Listed entries:
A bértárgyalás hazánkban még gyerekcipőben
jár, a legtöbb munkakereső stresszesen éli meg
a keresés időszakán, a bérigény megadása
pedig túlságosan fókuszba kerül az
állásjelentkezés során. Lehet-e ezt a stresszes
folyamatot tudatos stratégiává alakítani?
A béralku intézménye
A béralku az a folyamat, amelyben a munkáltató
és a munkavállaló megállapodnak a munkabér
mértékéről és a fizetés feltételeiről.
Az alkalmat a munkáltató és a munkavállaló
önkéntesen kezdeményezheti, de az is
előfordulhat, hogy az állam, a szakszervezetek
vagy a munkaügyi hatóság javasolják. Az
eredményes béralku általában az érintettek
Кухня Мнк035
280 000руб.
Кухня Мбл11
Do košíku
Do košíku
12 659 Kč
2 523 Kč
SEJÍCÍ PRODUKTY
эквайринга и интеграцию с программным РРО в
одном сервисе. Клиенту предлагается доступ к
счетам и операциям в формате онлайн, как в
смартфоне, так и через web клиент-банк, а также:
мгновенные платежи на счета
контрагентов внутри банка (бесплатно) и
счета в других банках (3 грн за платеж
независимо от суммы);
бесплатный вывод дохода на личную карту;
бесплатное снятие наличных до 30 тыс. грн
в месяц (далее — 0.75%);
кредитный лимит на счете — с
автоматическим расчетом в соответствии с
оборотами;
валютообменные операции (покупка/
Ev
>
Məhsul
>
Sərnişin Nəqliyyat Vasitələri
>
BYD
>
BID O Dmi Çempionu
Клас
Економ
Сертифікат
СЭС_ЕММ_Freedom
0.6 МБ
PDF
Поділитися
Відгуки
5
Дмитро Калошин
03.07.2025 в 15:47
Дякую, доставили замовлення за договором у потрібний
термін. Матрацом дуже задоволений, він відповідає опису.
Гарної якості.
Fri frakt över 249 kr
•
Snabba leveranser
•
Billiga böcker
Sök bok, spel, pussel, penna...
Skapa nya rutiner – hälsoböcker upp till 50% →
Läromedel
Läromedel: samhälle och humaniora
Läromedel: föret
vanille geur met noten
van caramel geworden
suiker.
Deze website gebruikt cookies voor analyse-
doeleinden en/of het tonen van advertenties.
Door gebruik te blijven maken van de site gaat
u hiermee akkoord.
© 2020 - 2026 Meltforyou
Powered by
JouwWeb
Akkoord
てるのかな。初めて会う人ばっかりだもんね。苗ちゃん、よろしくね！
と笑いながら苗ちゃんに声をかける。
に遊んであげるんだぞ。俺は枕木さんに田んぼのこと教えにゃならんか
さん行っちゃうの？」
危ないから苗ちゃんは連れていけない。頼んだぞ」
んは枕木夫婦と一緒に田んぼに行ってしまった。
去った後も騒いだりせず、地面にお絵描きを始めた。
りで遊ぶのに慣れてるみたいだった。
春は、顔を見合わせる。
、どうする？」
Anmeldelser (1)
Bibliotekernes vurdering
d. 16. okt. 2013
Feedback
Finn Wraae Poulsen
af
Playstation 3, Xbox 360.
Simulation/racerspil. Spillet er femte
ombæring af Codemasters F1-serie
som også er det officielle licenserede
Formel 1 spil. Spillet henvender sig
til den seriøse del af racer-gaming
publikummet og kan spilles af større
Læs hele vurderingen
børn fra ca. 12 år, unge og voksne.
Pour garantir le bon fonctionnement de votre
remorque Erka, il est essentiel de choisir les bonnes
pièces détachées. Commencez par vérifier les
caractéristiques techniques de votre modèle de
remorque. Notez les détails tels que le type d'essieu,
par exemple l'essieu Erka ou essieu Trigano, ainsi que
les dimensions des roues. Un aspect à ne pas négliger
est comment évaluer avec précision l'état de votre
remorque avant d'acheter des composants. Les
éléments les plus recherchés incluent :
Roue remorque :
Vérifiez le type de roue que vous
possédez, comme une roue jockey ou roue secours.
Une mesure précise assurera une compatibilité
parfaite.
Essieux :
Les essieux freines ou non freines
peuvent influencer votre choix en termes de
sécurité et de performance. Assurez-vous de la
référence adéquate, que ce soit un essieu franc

Task objective: Nothing in the data may be left out. Copy all of it exactly.

Output for this task:
A bértárgyalás hazánkban még gyerekcipőben
jár, a legtöbb munkakereső stresszesen éli meg
a keresés időszakán, a bérigény megadása
pedig túlságosan fókuszba kerül az
állásjelentkezés során. Lehet-e ezt a stresszes
folyamatot tudatos stratégiává alakítani?
A béralku intézménye
A béralku az a folyamat, amelyben a munkáltató
és a munkavállaló megállapodnak a munkabér
mértékéről és a fizetés feltételeiről.
Az alkalmat a munkáltató és a munkavállaló
önkéntesen kezdeményezheti, de az is
előfordulhat, hogy az állam, a szakszervezetek
vagy a munkaügyi hatóság javasolják. Az
eredményes béralku általában az érintettek
Кухня Мнк035
280 000руб.
Кухня Мбл11
Do košíku
Do košíku
12 659 Kč
2 523 Kč
SEJÍCÍ PRODUKTY
эквайринга и интеграцию с программным РРО в
одном сервисе. Клиенту предлагается доступ к
счетам и операциям в формате онлайн, как в
смартфоне, так и через web клиент-банк, а также:
мгновенные платежи на счета
контрагентов внутри банка (бесплатно) и
счета в других банках (3 грн за платеж
независимо от суммы);
бесплатный вывод дохода на личную карту;
бесплатное снятие наличных до 30 тыс. грн
в месяц (далее — 0.75%);
кредитный лимит на счете — с
автоматическим расчетом в соответствии с
оборотами;
валютообменные операции (покупка/
Ev
>
Məhsul
>
Sərnişin Nəqliyyat Vasitələri
>
BYD
>
BID O Dmi Çempionu
Клас
Економ
Сертифікат
СЭС_ЕММ_Freedom
0.6 МБ
PDF
Поділитися
Відгуки
5
Дмитро Калошин
03.07.2025 в 15:47
Дякую, доставили замовлення за договором у потрібний
термін. Матрацом дуже задоволений, він відповідає опису.
Гарної якості.
Fri frakt över 249 kr
•
Snabba leveranser
•
Billiga böcker
Sök bok, spel, pussel, penna...
Skapa nya rutiner – hälsoböcker upp till 50% →
Läromedel
Läromedel: samhälle och humaniora
Läromedel: föret
vanille geur met noten
van caramel geworden
suiker.
Deze website gebruikt cookies voor analyse-
doeleinden en/of het tonen van advertenties.
Door gebruik te blijven maken van de site gaat
u hiermee akkoord.
© 2020 - 2026 Meltforyou
Powered by
JouwWeb
Akkoord
てるのかな。初めて会う人ばっかりだもんね。苗ちゃん、よろしくね！
と笑いながら苗ちゃんに声をかける。
に遊んであげるんだぞ。俺は枕木さんに田んぼのこと教えにゃならんか
さん行っちゃうの？」
危ないから苗ちゃんは連れていけない。頼んだぞ」
んは枕木夫婦と一緒に田んぼに行ってしまった。
去った後も騒いだりせず、地面にお絵描きを始めた。
りで遊ぶのに慣れてるみたいだった。
春は、顔を見合わせる。
、どうする？」
Anmeldelser (1)
Bibliotekernes vurdering
d. 16. okt. 2013
Feedback
Finn Wraae Poulsen
af
Playstation 3, Xbox 360.
Simulation/racerspil. Spillet er femte
ombæring af Codemasters F1-serie
som også er det officielle licenserede
Formel 1 spil. Spillet henvender sig
til den seriøse del af racer-gaming
publikummet og kan spilles af større
Læs hele vurderingen
børn fra ca. 12 år, unge og voksne.
Pour garantir le bon fonctionnement de votre
remorque Erka, il est essentiel de choisir les bonnes
pièces détachées. Commencez par vérifier les
caractéristiques techniques de votre modèle de
remorque. Notez les détails tels que le type d'essieu,
par exemple l'essieu Erka ou essieu Trigano, ainsi que
les dimensions des roues. Un aspect à ne pas négliger
est comment évaluer avec précision l'état de votre
remorque avant d'acheter des composants. Les
éléments les plus recherchés incluent :
Roue remorque :
Vérifiez le type de roue que vous
possédez, comme une roue jockey ou roue secours.
Une mesure précise assurera une compatibilité
parfaite.
Essieux :
Les essieux freines ou non freines
peuvent influencer votre choix en termes de
sécurité et de performance. Assurez-vous de la
référence adéquate, que ce soit un essieu franc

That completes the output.